Last night, Eliana posted a piece on what police records show about a story of a shooting that Cory Booker has repeatedly told in speeches. Booker has said he heard shots fired in his neighborhood, ran to the scene, and just happened to get there in time to have the shooting victim fall into his arms, or as he put it in one speech, he “lunged forward to catch him.” Then, according to Booker’s account, he held the victim as he died in his arms. But police records say nothing about the victim, Wazn Miller, falling into Booker’s arms and they cite a woman — whose account is corroborated by another witness — saying that she held the wounded Miller until paramedics arrived. Eliana points out these discrepancies and David Weigel of Slate published a piece, “Cory Booker Definitely Shouldn’t Exaggerate Any Stories of Urban Crime,” that came largely to the same conclusions (and praised Eliana for “doing some solid, dogged, unpopular journalism”).
Now, a Booker spokesman is out with a statement that is notable mostly for contradicting Booker (see the update at the end of Eliana’s piece). Apparently the claim that Miller fell into Booker’s arms is no longer operative. “When Mayor Booker arrived at the scene,” according to Booker spokesman James Allen, “there were a few individuals trying to hold Mr. Miller up on some steps. The mayor grabbed the victim from behind and with the help of others, carried him to the grass.” This is not only much more plausible than Booker somehow catching the victim after running some distance to reach him, it is quite admirable. But you could have listened to Booker tell the story over and over, and never known that this is what happened — that he and some others carried the victim from the steps to the grass. Booker is known as a talented communicator. If he wanted to convey this to audiences, it wasn’t beyond his power to do so.
The wrenching picture of Booker alone holding the victim until he dies is now not quite operative, either. “Another individual was supporting Mr. Miller’s head,” Allen says, “while Mayor Booker was positioned near the victim’s torso, applying pressure to his chest to try to stop the bleeding and working to clear blood from his mouth. When paramedics arrived, the mayor was still holding the victim and no longer felt a pulse.” This is murkier, but again, it is not what Booker conveyed to audiences, even though this version would seem to be dramatic enough not to need any embellishment.

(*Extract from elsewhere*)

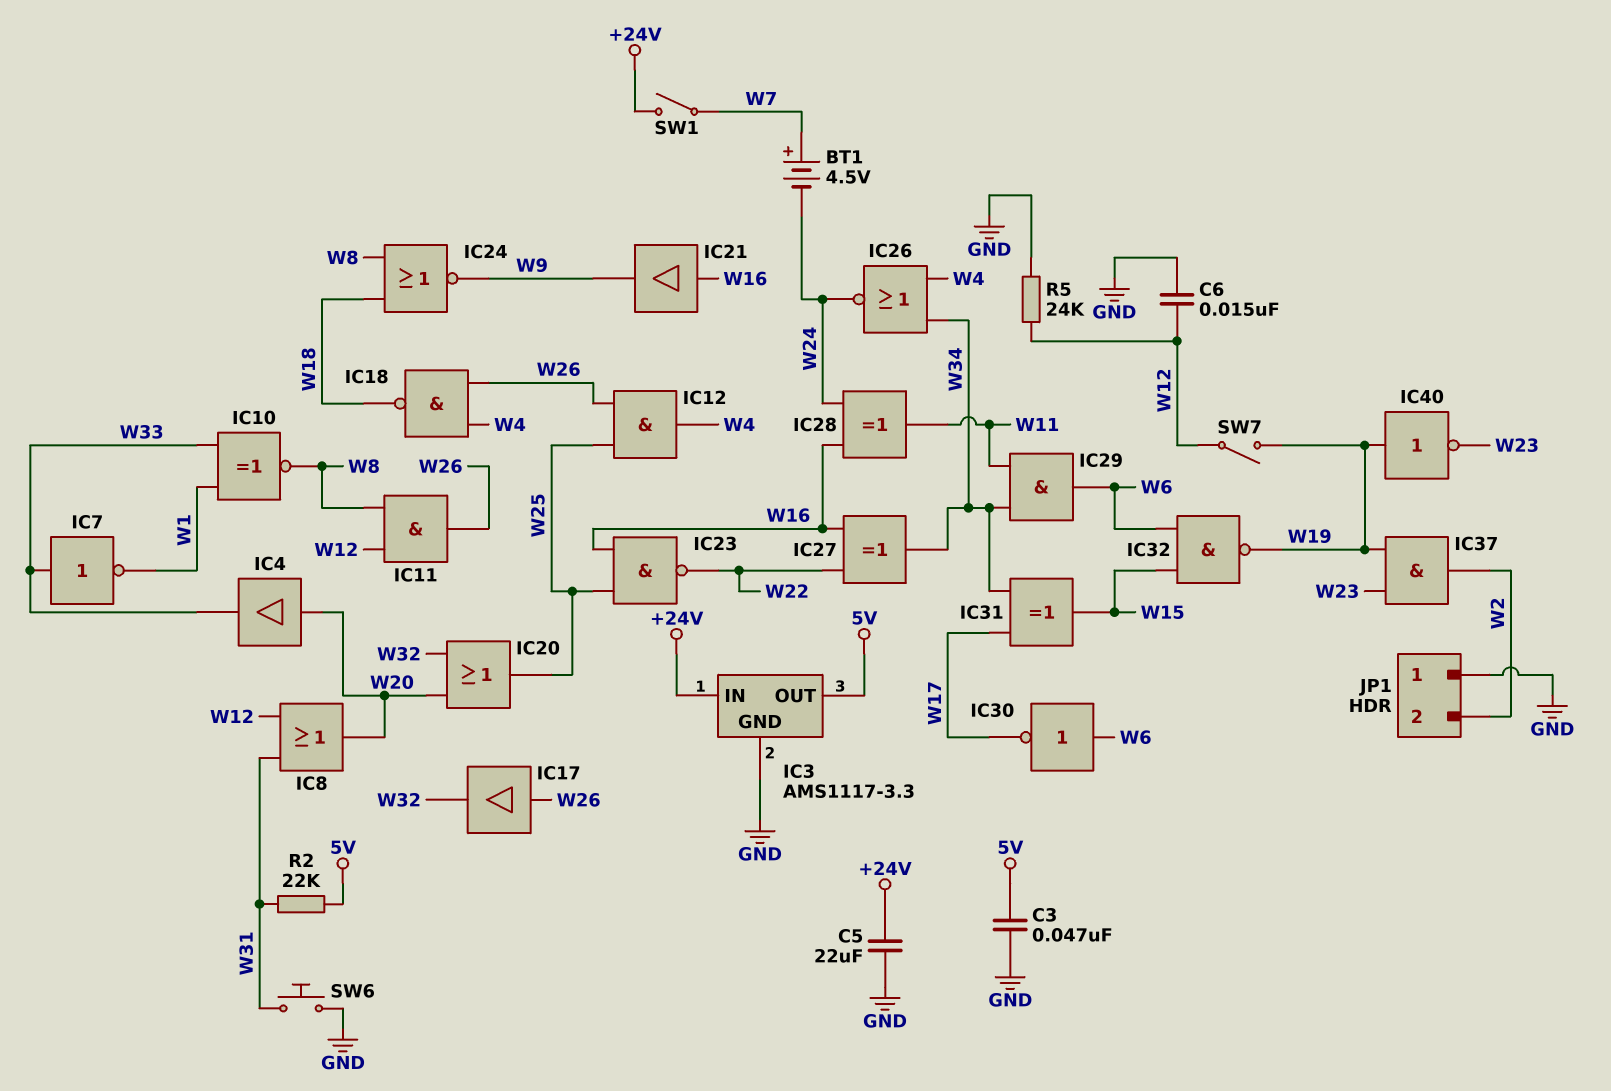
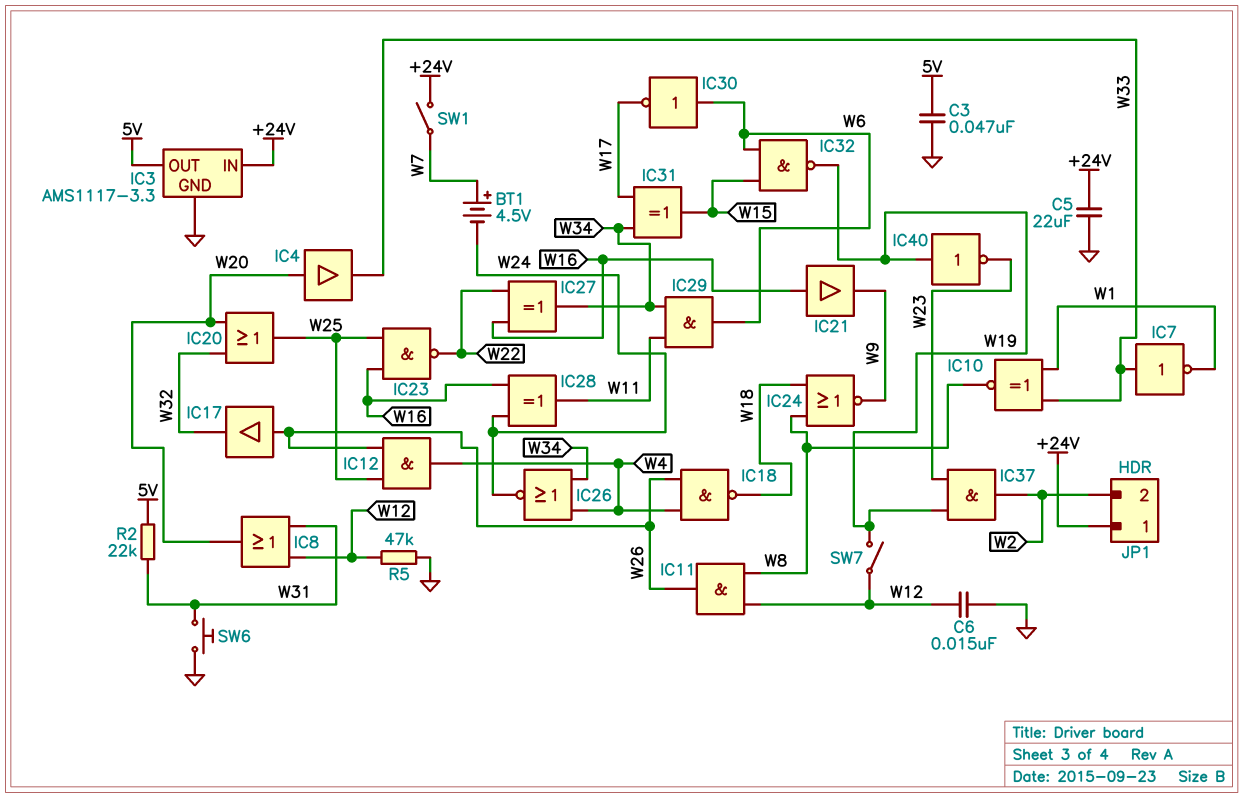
JP1 pin 1: GND -> +24V
R5: 24k (GND, W12) -> 47k (GND, W12)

The Booker team is also out suggesting that we didn’t need to sue to get the police records in question. But Eliana began trying to obtain them on August 15 and filed an official Open Public Records Act Request on August 22. She was passed among multiple people and at one point the police department said it couldn’t find the records. The city clerk’s office promised only “a response.” It wasn’t until we sued on Tuesday and the suit hit the press that we almost immediately got them — but not before ThinkProgress somehow got them first. The mayor’s office struck a theme of complete openness in their statement saying the city would release the records, but now Newark tells us it can’t get us the preliminary investigation report or the underlying police interviews.
I think Weigel is right that in this case Booker’s exaggerations won’t hurt him politically — at the end of the day, he acted the Good Samaritan. But he couldn’t resist making the story a little better. My guess is that, just as he has dropped T-Bone from his stories, he will never again tell an audience of catching Wazn Miller in his arms.